Technology path: Core Collection + tax service business application of distributed cloud transformation.
1、Data query time 3-5 seconds, slow response speed seriously affect the experience.
At present, the business logic is largely placed in the database layer, and the transaction boundary of a tax business is too large (40 SQL statements), which involves many table-related transaction operations mainly with “declaration” and “invoice” large tables, resulting in slow response to business queries.
2、Rapid growth of billion level data, challenging business performance bottlenecks
At the provincial tax bureau, the maximum amount of users carrying million tax is 3000-5000TPS. Current network analysis data: the core collection and management database nearly 1000 tables, of which “declaration” and “invoice” business table data volume, rapid growth, is the main bottleneck table; invoice comprehensive information: 1 billion per province levelThe number of records is increased to tens of millions of records per year.
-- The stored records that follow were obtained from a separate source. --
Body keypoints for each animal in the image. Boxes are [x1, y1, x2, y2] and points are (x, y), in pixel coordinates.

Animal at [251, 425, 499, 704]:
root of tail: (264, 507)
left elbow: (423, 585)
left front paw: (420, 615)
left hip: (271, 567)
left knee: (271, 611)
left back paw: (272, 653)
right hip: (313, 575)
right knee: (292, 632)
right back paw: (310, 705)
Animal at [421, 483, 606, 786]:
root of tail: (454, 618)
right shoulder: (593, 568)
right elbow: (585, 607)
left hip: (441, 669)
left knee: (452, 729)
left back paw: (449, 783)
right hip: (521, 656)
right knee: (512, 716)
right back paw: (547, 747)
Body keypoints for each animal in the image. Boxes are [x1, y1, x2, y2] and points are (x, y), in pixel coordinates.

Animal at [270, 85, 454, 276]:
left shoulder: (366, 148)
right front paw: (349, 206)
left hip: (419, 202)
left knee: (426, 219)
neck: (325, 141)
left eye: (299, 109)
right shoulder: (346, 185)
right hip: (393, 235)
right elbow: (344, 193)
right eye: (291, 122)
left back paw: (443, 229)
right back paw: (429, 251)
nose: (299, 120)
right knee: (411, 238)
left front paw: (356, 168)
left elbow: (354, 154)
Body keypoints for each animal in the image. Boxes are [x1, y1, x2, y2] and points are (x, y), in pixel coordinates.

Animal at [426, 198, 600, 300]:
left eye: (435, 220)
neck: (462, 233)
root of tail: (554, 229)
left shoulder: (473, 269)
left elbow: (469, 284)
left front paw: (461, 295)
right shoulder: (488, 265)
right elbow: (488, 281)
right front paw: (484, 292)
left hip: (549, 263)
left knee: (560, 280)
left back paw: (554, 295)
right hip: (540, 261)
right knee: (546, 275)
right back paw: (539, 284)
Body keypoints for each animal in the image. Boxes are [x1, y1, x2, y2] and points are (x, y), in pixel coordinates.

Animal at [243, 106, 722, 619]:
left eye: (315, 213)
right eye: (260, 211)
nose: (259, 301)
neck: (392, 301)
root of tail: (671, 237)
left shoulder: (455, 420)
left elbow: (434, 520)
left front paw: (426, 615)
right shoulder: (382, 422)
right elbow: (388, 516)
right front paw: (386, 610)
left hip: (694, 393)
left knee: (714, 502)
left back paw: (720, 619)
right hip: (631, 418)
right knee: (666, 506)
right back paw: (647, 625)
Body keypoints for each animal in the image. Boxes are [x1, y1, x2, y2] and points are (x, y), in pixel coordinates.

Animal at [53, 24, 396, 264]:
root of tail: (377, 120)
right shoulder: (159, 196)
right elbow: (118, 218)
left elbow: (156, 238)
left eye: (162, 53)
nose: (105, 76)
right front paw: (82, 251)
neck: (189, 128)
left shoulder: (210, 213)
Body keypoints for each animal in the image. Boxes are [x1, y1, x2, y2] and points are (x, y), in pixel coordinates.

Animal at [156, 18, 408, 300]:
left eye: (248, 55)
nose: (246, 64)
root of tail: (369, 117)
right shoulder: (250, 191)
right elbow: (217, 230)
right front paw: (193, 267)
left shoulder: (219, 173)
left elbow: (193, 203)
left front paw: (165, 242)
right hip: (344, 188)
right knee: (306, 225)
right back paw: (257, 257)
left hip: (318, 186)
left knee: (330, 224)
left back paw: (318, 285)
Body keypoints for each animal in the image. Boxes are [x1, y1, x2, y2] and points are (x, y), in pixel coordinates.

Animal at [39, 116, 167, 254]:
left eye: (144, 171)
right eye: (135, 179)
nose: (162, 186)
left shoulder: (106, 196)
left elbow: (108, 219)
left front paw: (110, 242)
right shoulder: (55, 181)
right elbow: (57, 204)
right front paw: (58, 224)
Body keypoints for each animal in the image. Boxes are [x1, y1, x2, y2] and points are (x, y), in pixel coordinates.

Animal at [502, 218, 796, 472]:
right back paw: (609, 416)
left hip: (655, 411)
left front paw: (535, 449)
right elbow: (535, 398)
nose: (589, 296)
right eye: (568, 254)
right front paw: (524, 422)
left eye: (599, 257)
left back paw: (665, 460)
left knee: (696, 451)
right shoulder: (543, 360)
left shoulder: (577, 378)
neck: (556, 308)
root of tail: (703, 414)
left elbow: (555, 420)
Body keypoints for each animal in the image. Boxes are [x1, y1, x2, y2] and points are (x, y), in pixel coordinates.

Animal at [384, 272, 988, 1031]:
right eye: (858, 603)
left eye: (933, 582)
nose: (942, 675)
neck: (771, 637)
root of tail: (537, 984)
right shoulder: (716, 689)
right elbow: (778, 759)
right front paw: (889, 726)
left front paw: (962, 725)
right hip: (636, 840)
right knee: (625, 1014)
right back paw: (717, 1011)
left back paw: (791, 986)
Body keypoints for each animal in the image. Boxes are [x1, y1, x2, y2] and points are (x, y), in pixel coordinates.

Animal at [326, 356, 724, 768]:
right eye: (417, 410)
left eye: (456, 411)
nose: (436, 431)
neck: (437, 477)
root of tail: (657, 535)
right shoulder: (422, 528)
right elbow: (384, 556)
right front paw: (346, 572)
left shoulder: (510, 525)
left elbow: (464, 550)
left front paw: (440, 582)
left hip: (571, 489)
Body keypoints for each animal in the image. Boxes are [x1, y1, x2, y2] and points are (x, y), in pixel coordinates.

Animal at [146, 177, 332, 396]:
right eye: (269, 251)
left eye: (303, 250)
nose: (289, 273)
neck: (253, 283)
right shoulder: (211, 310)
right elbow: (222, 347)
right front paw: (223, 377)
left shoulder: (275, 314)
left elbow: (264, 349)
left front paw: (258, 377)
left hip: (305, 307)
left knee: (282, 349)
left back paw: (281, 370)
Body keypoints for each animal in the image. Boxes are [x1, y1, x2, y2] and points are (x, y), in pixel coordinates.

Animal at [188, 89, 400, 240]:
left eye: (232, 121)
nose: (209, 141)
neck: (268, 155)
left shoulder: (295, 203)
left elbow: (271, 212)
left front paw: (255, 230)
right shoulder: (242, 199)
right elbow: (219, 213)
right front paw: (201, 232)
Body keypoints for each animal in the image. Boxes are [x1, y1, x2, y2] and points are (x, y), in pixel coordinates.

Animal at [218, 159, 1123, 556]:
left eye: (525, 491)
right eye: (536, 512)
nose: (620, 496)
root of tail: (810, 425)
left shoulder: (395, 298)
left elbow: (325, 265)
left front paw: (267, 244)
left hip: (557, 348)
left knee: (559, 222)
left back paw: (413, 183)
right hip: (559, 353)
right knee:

1、Vertical database and micro service decompose database pressure, reduce single business SQL number
Based on microservice, large transactions are disassembled into asynchronous small transactions, and business logic is stripped from the database level. Separate the main database data, split large tables vertically into multiple databases, a business 40 SQL reduced to 20 SQL, to achieve the purpose of decomposing the database pressure.
2、Data fragmentation supports massive data growth and linearly improves business processing speed.
The single table billion level record is divided into 128 pieces of RDS-MySQL by taxpayers as a splitting key. Support the storage of massive data. After splitting, the database design is concise and simple. There is no foreign key, no trigger, no stored procedure between the tables of the database, and the horizontal expansion of the database records is realized.Exhibition.
3、Read / write separation improves query performance
DDMAutomatic separation of read and write, transparently complete the distribution of write and read operations, the application does not need to make special changes and processing logic. Write operations are distributed to the main instance of RDS, and read operations are automatically distributed to multiple read instances of RDS, so that write operations do not affect the concurrency of read operations, and read concurrent business growth onlyYou need to add read-only instances on demand.
1、With DDM, it is easy to break through the original performance bottleneck, a business operation, the original need for 3 to 5 seconds, now only need 1 second.
2、Read-write operation is separated by DDM automatic read-write operation, which can easily improve the overall read-write concurrency ability without changing the business.